What Is Upworthy? We Explain Here
Eli Pariser, a former executive director of MoveOn, and Peter Koechley, a former managing editor of The Onion, founded Upworthy in March 2012. Chris Hughes, a co-founder of Facebook, was an early investor. They each month reached 100MM people across the two platforms.
Despite having a modest number of articles, they were the third most social publication on Facebook by November 2013.
Since 2015, the website has placed a greater emphasis on creating original content rather than compiling content from other sources under the leadership of Amy O’Leary, its new editorial director (who joined the site from The New York Times in February 2015).
The Writers Guild of America, East, the union in question, has organised a number of internet “viral” news publishers.
There have been two investment rounds for Upworthy. It received $4 million in funding from New Enterprise Associates and other angel investors in October 2012, including Chris Hughes, the owner of the New Republic and co-founder of Facebook, John Johnson of BuzzFeed, Alexis Ohanian of Reddit, and Chris Hughes of Facebook.
Being a Better Human, Citizenship & Democracy, Culture, Identities, and Science & Technology are some of the subjects covered.
Over 80 million unique visitors came to Upworthy in November 2013, reaching a record high for the month. But by the beginning of 2014, it had decreased to about 20 million distinct visitors. According to Upworthy’s mission statement as of December 2014, the company engages a total of roughly 50 million people per month.

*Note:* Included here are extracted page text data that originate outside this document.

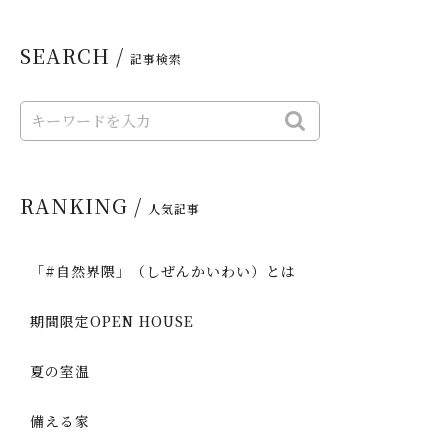
SEARCH /
記事検索
RANKING /
人気記事
「#自然界隈」（しぜんかいわい）とは
期間限定OPEN HOUSE
夏の室温
備える家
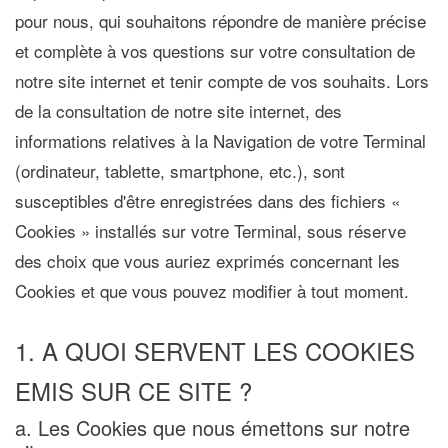
pour nous, qui souhaitons répondre de manière précise
et complète à vos questions sur votre consultation de
notre site internet et tenir compte de vos souhaits. Lors
de la consultation de notre site internet, des
informations relatives à la Navigation de votre Terminal
(ordinateur, tablette, smartphone, etc.), sont
susceptibles d'être enregistrées dans des fichiers «
Cookies » installés sur votre Terminal, sous réserve
des choix que vous auriez exprimés concernant les
Cookies et que vous pouvez modifier à tout moment.
1. A QUOI SERVENT LES COOKIES
EMIS SUR CE SITE ?
a. Les Cookies que nous émettons sur notre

In October 2016, there were 157,370 subscribers and over 10 million views on Upworthy’s YouTube channel. The channel had 163,154 subscribers and over 14 million viewers as of October 2018.
With the launch of Upworthy Collaborations in April 2014, the business started to turn a profit. Upworthy still uses AdSense for conventional advertising as of 2016.
The moniker given to Upworthy’s advertising alliances with businesses is Upworthy Collaborations. It consists of native advertisements and sponsored articles from its advertising partners. It asserts that “We draw a line on greenwashing” and is careful about the organisations it works with.
According to Upworthy, it wants to collaborate with businesses that have a similar objective and set of values. We won’t accept an advertisement from Exxon claiming to be helpful for the environment, but a Skype advertisement claiming to help people communicate—that seems about right, according to Peter Koechley—is acceptable.
It has drawn well-known companies like Unilever, Skype, CoverGirl, and non-profit organisations like the Bill & Melinda Gates Foundation.